Festival des burgers de Moncton: à table, même en phase orange!

Le 4e festival des burgers de Moncton a lieu du 14 au 30 janvier. Les chefs de 28 restaurants proposent des burgers inédits, qui disparaîtront ensuite de leur menu. Même en phase orange de confinement, les amateurs expriment leur joie.

«Tu peux essayer autant de burgers funky que possible dans autant de restaurants que tu veux, résume l’organisateur de l’événement, Chad Steeves. Si tu veux les goûter, c’est maintenant ou jamais, et il y en a beaucoup qui sont vraiment fous.»

Le propriétaire du restaurant Tide & Boar soutient que la pandémie ne change rien à son festival.

«On en a plus besoin que jamais, ajoute-t-il.

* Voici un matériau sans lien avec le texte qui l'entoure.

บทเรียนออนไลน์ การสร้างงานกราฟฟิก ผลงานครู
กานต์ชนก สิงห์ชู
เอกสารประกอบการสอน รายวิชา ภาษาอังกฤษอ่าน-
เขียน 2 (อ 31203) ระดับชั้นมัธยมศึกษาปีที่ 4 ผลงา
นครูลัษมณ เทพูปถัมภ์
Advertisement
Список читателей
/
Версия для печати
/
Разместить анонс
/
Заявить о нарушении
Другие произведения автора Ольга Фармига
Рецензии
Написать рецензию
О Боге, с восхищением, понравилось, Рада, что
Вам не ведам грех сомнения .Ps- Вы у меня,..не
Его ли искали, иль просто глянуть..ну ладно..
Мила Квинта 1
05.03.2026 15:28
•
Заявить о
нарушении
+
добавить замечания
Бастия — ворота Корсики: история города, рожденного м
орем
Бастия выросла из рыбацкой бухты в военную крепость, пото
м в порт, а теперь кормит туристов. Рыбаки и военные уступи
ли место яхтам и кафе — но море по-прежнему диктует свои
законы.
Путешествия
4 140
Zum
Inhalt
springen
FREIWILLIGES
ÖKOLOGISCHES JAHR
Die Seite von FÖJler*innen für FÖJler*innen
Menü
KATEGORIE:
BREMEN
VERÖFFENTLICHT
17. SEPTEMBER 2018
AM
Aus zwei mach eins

La restauration est l’industrie la plus touchée par les conséquences de la COVID-19. Nous espérons que les restaurants augmenteront leurs ventes, qu’ils seront capables de faire travailler davantage leurs employés et de payer leurs factures.»

Pour Richard Mallet, de Riverview, c’est le meilleur moment de l’année, avant Noël!

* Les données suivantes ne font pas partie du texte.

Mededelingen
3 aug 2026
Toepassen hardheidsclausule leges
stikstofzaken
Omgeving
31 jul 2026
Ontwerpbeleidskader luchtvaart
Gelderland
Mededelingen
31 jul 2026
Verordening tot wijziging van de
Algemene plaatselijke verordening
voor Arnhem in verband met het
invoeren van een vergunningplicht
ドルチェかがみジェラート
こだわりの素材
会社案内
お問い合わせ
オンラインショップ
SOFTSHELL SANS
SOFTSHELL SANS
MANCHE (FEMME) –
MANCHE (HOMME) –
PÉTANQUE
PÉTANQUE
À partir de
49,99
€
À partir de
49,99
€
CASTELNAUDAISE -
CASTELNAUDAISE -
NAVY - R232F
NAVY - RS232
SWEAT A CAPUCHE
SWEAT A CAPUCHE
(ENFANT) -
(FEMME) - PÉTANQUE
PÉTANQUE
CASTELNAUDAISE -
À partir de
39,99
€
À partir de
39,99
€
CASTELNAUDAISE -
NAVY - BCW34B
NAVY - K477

«Les différents burgers sont là pour une période de temps limitée, ça rend l’expérience unique, se réjouit-il. Je vais participer au festival en partie en famille, mais aussi en partie seul, parce que ma blonde ne peut pas manger autant de burgers que moi!»

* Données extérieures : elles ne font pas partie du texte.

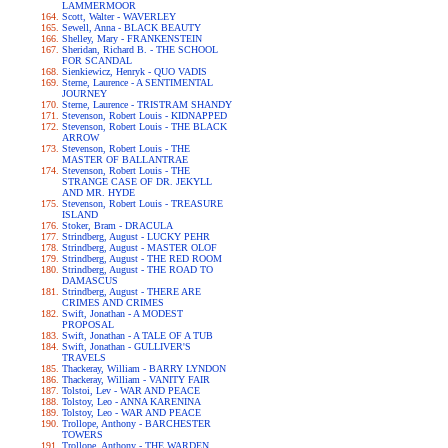
LAMMERMOOR
Scott, Walter - WAVERLEY
Sewell, Anna - BLACK BEAUTY
Shelley, Mary - FRANKENSTEIN
Sheridan, Richard B. - THE SCHOOL
FOR SCANDAL
Sienkiewicz, Henryk - QUO VADIS
Sterne, Laurence - A SENTIMENTAL
JOURNEY
Sterne, Laurence - TRISTRAM SHANDY
Stevenson, Robert Louis - KIDNAPPED
Stevenson, Robert Louis - THE BLACK
ARROW
Stevenson, Robert Louis - THE
MASTER OF BALLANTRAE
Stevenson, Robert Louis - THE
STRANGE CASE OF DR. JEKYLL
AND MR. HYDE
Stevenson, Robert Louis - TREASURE
ISLAND
Stoker, Bram - DRACULA
Strindberg, August - LUCKY PEHR
Strindberg, August - MASTER OLOF
Strindberg, August - THE RED ROOM
Strindberg, August - THE ROAD TO
DAMASCUS
Strindberg, August - THERE ARE
CRIMES AND CRIMES
Swift, Jonathan - A MODEST
PROPOSAL
Swift, Jonathan - A TALE OF A TUB
Swift, Jonathan - GULLIVER'S
TRAVELS
Thackeray, William - BARRY LYNDON
Thackeray, William - VANITY FAIR
Tolstoi, Lev - WAR AND PEACE
Tolstoy, Leo - ANNA KARENINA
Tolstoy, Leo - WAR AND PEACE
Trollope, Anthony - BARCHESTER
TOWERS
Trollope, Anthony - THE WARDEN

La COVID-19 lui gâche juste un peu la fête. En phase orange, les restaurants doivent empêcher les clients qui habitent séparément de s’asseoir à moins de deux mètres les uns des autres.

«Nous avons fait des réservations avec des amis, mais nous serons tous assis à des tables différentes», regrette M. Mallet sans toutefois se départir de sa bonne humeur.

Il raconte qu’il prendra la plupart du temps ses burgers à emporter.

«Tu perds un peu de l’expérience, surtout vis-à-vis de la présentation dans l’assiette, note-t-il. Ça ne sera pas non plus aussi chaud au moment de manger, bien sûr.»

M. Mallet a cependant testé le «Gouda, Woulda, Shoulda» du Tony’s Bistro dès le premier jour du festival, avec beaucoup d’enthousiasme et d’impatience: du bœuf, du bacon, du gouda, de la mayonnaise Habanero, des échalotes grillées et de la roquette, entre deux tranches de pain brioché.

«Vous devriez l’essayer», s’est-il exclamé après son repas.

«Un peu cochon»

Monique Mazerolle recommande aussi la participation au festival.

«Même si on avait nos hamburgers préférés dans les éditions passées, il n’y en avait pas un qu’on a regretté d’avoir acheté», fait valoir l’habitante de Moncton.

Elle en mangera d’ailleurs au moins cinq pendant le festival, afin de participer au concours permettant de gagner une télévision grand écran (en contrepartie de la publication de photos des produits sur le réseau social Instagram).

«Ça semble un petit peu cochon, car ça fait beaucoup de manger, mais j’ai bien l’intention d’y participer», rit-elle.

C’est que madame Mazerolle aime la nourriture.

«J’aime toute la bouffe, alors s’il y avait un festival de pizza ou un festival de poutine, j’y participerais», lance-t-elle.

Elle déclare aussi vouloir découvrir de nouveaux restaurants et soutenir les entreprises locales.

«Petits moments de plaisirs»

La Ville de Moncton est l’un des commanditaires de l’événement.

La mairesse Dawn Arnold y a vu l’occasion d’aider les restaurateurs de sa communauté à traverser la crise.

«En cette période difficile, c’est important de continuer à offrir des activités uniques à nos résidents. On a tous besoin de petits moments de plaisir», souligne-t-elle.

Après avoir goûté au burger de Chris Rock Tavern, qu’il décrit à la fois doux et épicé et juge fantastique, Harley Ford, de Moncton, ne pourrait pas être plus d’accord.

«C’est une bonne manière d’apporter de la joie dans une période difficile, commente-t-il à propos du festival. Rien de tel qu’un bon burger pour te remonter!»